For Idina Menzel, This Role is More Than Skin-Deep
It can be hard to believe that it has been more than two decades since a then 24-year-old Long Island native named Idina Menzel shot to superstardom as the feisty bisexual Maureen in Jonathan Larson’s groundbreaking musical Rent. And what may be equally hard to believe is that, since then, Menzel has appeared only once (quite briefly) on the New York stage in a non-singing role. That is, until May 31, when she begins previews as Jodi Isaac in Joshua Harmon’s provocative new play Skintight at Roundabout’s Laura Pels Theatre.
“At this point in my career, one of the biggest things I consider before taking any role isn’t about whether I’ll be singing, but whether I will be working with people who can teach me and challenge me.
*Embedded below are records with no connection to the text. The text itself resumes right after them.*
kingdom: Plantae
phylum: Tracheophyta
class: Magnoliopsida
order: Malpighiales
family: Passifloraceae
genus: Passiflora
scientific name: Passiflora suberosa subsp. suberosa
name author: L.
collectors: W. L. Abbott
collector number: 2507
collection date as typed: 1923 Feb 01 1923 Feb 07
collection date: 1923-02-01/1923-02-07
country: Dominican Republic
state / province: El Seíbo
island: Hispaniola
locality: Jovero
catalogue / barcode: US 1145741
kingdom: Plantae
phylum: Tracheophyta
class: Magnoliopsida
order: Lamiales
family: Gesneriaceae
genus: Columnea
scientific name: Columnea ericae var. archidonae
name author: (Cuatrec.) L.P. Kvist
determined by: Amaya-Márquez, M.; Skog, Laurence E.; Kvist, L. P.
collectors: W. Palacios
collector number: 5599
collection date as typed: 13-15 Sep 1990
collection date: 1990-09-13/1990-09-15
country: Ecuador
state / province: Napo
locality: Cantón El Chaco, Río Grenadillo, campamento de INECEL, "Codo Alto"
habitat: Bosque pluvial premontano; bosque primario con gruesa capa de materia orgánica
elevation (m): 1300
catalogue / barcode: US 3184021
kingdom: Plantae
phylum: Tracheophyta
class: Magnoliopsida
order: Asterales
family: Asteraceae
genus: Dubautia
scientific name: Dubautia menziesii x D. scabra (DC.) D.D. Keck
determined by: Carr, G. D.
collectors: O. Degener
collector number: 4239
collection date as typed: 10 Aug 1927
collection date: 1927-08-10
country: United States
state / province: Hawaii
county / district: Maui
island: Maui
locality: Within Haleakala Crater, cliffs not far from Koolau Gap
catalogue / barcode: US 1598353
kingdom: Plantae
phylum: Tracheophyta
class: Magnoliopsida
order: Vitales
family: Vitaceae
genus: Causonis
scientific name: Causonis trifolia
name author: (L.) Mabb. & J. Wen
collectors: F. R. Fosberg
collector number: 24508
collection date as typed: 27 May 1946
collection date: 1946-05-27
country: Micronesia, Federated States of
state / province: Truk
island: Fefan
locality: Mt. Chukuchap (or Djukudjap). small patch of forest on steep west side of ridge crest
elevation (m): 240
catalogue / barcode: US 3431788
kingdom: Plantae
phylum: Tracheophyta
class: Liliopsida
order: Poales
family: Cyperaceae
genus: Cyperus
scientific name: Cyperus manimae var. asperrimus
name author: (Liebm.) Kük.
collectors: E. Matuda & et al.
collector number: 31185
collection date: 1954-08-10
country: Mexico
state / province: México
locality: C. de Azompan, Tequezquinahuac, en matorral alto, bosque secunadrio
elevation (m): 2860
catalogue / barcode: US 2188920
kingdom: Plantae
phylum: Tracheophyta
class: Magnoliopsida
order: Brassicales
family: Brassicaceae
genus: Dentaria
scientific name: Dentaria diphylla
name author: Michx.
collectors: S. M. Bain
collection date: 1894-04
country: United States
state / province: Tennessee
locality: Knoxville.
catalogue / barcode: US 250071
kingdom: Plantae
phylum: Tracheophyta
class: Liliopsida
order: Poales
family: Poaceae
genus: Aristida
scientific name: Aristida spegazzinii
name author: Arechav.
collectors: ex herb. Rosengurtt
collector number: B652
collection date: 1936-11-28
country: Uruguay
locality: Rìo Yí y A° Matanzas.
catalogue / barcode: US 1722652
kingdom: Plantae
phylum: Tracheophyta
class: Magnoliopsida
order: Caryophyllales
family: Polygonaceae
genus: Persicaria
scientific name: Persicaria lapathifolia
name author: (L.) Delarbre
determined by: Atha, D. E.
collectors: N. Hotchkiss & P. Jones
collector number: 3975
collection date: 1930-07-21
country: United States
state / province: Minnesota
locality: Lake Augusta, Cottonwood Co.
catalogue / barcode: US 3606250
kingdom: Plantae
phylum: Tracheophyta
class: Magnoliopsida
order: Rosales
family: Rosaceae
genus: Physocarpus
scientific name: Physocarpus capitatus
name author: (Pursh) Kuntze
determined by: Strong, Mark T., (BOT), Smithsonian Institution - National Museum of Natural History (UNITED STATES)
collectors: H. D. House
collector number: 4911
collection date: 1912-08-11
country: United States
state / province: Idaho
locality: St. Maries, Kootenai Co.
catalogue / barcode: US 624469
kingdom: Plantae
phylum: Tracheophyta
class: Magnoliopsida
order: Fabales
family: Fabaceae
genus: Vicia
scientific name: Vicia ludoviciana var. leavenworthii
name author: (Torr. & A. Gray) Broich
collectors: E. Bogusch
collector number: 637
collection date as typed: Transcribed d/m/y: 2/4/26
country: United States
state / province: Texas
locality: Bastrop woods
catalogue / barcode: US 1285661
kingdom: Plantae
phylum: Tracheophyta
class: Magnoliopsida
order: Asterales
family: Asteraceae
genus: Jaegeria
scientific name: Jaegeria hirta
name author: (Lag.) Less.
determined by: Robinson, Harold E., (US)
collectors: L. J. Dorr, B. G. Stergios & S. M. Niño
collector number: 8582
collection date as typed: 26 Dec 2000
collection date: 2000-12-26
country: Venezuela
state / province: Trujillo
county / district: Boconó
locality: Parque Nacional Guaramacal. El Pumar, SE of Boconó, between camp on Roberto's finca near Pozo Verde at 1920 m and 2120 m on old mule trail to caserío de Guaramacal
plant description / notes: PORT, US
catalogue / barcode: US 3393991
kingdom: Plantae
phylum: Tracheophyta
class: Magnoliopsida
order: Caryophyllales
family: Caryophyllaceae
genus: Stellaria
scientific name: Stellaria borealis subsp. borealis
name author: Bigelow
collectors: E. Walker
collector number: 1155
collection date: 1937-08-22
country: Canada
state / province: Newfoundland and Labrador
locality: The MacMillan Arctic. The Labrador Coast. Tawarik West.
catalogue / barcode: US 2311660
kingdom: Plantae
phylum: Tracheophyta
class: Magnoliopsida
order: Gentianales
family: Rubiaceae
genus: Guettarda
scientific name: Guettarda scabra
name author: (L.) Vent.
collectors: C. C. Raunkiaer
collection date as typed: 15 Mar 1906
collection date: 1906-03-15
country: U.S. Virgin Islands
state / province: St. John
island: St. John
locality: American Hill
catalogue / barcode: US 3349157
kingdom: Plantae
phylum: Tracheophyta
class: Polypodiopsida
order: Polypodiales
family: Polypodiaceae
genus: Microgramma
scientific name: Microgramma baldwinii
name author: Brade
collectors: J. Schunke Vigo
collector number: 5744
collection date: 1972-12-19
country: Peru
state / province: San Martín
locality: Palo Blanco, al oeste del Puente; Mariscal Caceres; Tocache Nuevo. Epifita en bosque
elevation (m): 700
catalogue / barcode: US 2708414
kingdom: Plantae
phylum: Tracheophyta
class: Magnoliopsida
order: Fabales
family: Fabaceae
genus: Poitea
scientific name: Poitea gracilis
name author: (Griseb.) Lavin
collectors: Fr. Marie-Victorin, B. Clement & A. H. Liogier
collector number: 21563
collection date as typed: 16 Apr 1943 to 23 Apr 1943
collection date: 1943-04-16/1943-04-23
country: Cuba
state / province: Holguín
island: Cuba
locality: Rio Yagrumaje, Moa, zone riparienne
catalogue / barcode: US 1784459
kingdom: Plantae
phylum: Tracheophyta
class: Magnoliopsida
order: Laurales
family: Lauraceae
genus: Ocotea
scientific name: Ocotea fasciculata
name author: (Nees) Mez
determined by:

And I think that’s definitely true of Joshua, our director, Daniel Aukin, and the whole creative team,” says Menzel. “In this case, maybe the most important issue for me is that I am being given the chance to stretch myself as an actress. It’s not just that I think there’s a danger at this point in my life of being pigeonholed as a musical-theater performer, but I know in my heart that I have so much more to give to audiences, and this play will allow me to do just that.”
Indeed, Skintight, like Harmon’s other plays (Bad Jews, Significant Other, and Admissions), isn’t afraid to tackle difficult subjects — and difficult people. Jodi is a tough-as-nails fortysomething lawyer who is recently divorced and struggling to connect emotionally with her two sons (one of whom is openly gay). Above all, she is being asked to try to come to grips with the startling reality that her 70-year-old father, Elliott, a super-famous fashion designer, wants to spend the rest of his life with a twentysomething former gay porn star.
“I was blown away the minute I read the play — and not only because it’s so original,” says Menzel. “In many instances, Jodi is exploring a lot of the same issues that I do on a day-to-day basis, from coming to terms with aging to worrying about her relevance in this world to the struggle to feel beautiful and sexy, but not worrying about it every second. I really try to keep that last issue in perspective, in part because I want to be a good role model to my 8-year-old son, Walker. I try not to talk too much about my looks or my weight around him, because I want him to see me as a confident mom and woman.”
Indeed, Menzel really relates to Jodi’s maternal protectiveness, whether she’s haranguing her father about making sure there’s gluten-free food around for her 20-year-old son, Benji, or warning Benji about not getting involved with her father’s lover. “When you’re pregnant, everyone says that your life will change, but they don’t tell you that for the rest of your life, you will have this aching moment in your heart every day worrying that your child is safe and well,” she notes. “I have to say, my mother was fiercely protective of me, and I see some of that fierceness in not just my real-life behavior but also in how Jodi acts. There is no question in my mind that she really loves her sons, just as I love Walker.”
Nonetheless, Menzel admits that Jodi — at least on the page — can be a tough act to swallow at times, trying to control everything and everyone around her. “There is no question that Jodi has her own agenda and can be completely self-absorbed,” she says. “In my mind, I’ve been working on whether to try to soften her or embrace her abrasiveness. I firmly believe every character doesn’t have to be likable, and so it’s OK that sometimes Jodi is a real pain in the ass. But as an actress, not only do you need to have empathy and understanding for your character, you have to make the audience understand where she’s coming from.”
And where does Menzel think Jodi is ultimately coming from? “In addition to dealing with her own insecurities, she is really wrestling with her father’s decision. Part of me gets that: being able to embrace the idea that if I was as old as Elliott, would physically being with someone as young and handsome as his lover really bring me such joy and ecstasy?” she says. “But what I really love most about the play is that it will spark a conversation among people of all ages and sexual persuasions: What makes you feel alive? What kind of love do you need in your life? What makes you feel fulfilled? I can’t wait to work on it!”